Sebenarnya bukan tak yakin, bimbang atau ragu namun tidak cukup yakin Pemerintah dapat mengurangi tingkat kemiskinan meski berbagai program sudah disalurkan. Sejak mulai penentuan indikator kemiskinan, variabel, personal yang dilibatkan pendataan hingga distribusi program tidak sesuai dengan kondisi masyarakat. Terbukti dari berbagai program ketika disalurkan ke daerah selalu menimbulkan polemik, kekisruhan maupun gugatan dari masyarakat. Mulai dari tidak tepat sasaran, penerima tidak ada hingga tidak sedikit PNS maupun anggota TNI/Polri menerimanya.
Data kemiskinan yang saat ini dijadikan patokan menyalurkan berbagai bantuan disusun berdasarkan ketentuan 23 indikator oleh Tim Nasional Percepatan Penanggulangan Kemiskinan (TNP2K). Kemudian pelaksanaan survey dikerjakan Badan Pusat Statistik hingga entry data. Sedangkan pengolahan data dilakukan langsung oleh TNP2K. Data inilah yang menjadi penentu bagi penyaluran Jamkesmas dan Raskin. Model penentuan indikator secara nasional sendiri hemat penulis sudah tidak tepat dilakukan. Ada berbagai argumentasi yang melandasinya.
Sebut saja inflasi daerah, kondisi ekonomi, sosial, budaya dan masih banyak yang lainnya. Disisi lain pengelolaan anggaran oleh pusat (dan daerah tinggal mendistribusikannya) sungguh malah menambah parah karut marut penanganan kemiskinan. Selain Jamkesmas dan Raskin, banyak program yang disalurkan misalnya BOS, RTLH, PKH, BLSM. Anehnya kesalahan model begini kemudian ditiru oleh berbagai pemerintah daerah. Bukannya mengentaskan kemiskinan, justru kondisi daerah malah ruwet dengan penyaluran berbagai program tersebut.
Ilustrated |
Keruwetan ini makin parah dengan implementasi Program Nasional Pemberdayaan Masyarakat (PNPM). Sebab dana yang digunakan yaitu merupakan pinjaman World Bank yang pada Tahun 2015 sudah harus mulai diangsur/dicicil. Di tingkat daerah, PNPM juga merumuskan kriteria tersendiri. Maka dari itu guna membenahi berbagai problem pengentasan kemiskinan, pemerintah pusat harus mendekonstruksi pemikiran atas pengentasan kemiskinan. Langkah itu meliputi Pertama, Kebijakan tentang pengentasan kemiskinan secara nasional ditetapkan oleh pusat.

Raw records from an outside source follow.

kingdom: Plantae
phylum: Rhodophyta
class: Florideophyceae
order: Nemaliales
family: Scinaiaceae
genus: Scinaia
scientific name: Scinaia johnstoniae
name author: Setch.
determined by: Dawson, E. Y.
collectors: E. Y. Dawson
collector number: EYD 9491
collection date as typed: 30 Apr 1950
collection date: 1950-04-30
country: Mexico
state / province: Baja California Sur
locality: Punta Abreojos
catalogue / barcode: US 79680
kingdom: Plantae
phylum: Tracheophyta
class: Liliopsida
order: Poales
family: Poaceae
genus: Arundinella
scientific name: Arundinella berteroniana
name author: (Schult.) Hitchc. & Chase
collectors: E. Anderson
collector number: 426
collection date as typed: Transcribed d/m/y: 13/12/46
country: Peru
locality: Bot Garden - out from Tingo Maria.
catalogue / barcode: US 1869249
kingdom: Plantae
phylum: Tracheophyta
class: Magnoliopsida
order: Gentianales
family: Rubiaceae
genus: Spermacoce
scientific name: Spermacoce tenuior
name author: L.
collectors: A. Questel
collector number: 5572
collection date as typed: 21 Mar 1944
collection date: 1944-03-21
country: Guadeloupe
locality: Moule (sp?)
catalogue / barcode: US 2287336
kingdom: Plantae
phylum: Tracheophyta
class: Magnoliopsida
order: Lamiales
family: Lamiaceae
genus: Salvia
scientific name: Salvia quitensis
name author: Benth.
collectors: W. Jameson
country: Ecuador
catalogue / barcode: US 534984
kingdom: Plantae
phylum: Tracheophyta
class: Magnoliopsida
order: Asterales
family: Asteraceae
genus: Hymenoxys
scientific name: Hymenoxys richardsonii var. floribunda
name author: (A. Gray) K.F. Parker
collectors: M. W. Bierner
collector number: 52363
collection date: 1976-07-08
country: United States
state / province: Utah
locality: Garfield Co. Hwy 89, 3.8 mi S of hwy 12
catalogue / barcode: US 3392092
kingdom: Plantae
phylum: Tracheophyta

Artinya pemerintah tidak perlu membuat indikator secara detil. Misalnya indikator secara nasional saja ditetapkan namun daerah bisa mempertajam. Bila indikator penghasilan dimasukkan maka daerah harus menuliskan pada ambang batas berapa warga dikatakan miskin, hampir miskin atau sangat miskin. Atau tanggungan anak sekolah maka tiap daerah bisa menentukan kriteria berapa anak yang bisa dirumuskan menjadi kriteria lokal.
Kedua, melakukan koordinasi dan monitoring pada level propinsi yang selama ini dalam konteks pengentasan kemiskinan sering dilewati begitu saja. Optimalkan peran Pemprop untuk mengkonsolidasikan kebijakan di daerah. Sehingga peran propinsi yang selama ini seakan-akan tidak ada bisa dimanfaatkan. Ketiga, pusat mendistribusikan anggaran langsung ke daerah untuk dikelola dengan rumusan-rumusan tertentu. Yang perlu diperhatikan dalam pembuatan rumusan tersebut yakni bisa tertib waktu penetapan APBD, jumlah warga miskin, jumlah siswa sekolah, jumlah RTLH atau yang lainnya.
Keempat, evaluasi dilakukan secara bersama dengan susunan tim dari pusat dan propinsi. Artinya TNP2K dan TKPKD Propinsi melebur untuk secara rutin ke daerah melakukan evaluasi. Evaluasi dilakukan secara partisipatif dengan TKPKD Kabupaten/kota. Harapannya, mendesentralisasikan berbagai bantuan pengentasan kemiskinan dilakukan langsung oleh pemerintah kabupaten/kota. Hal ini juga mengurangi kekisruhan perbedaan data yang kerap terjadi.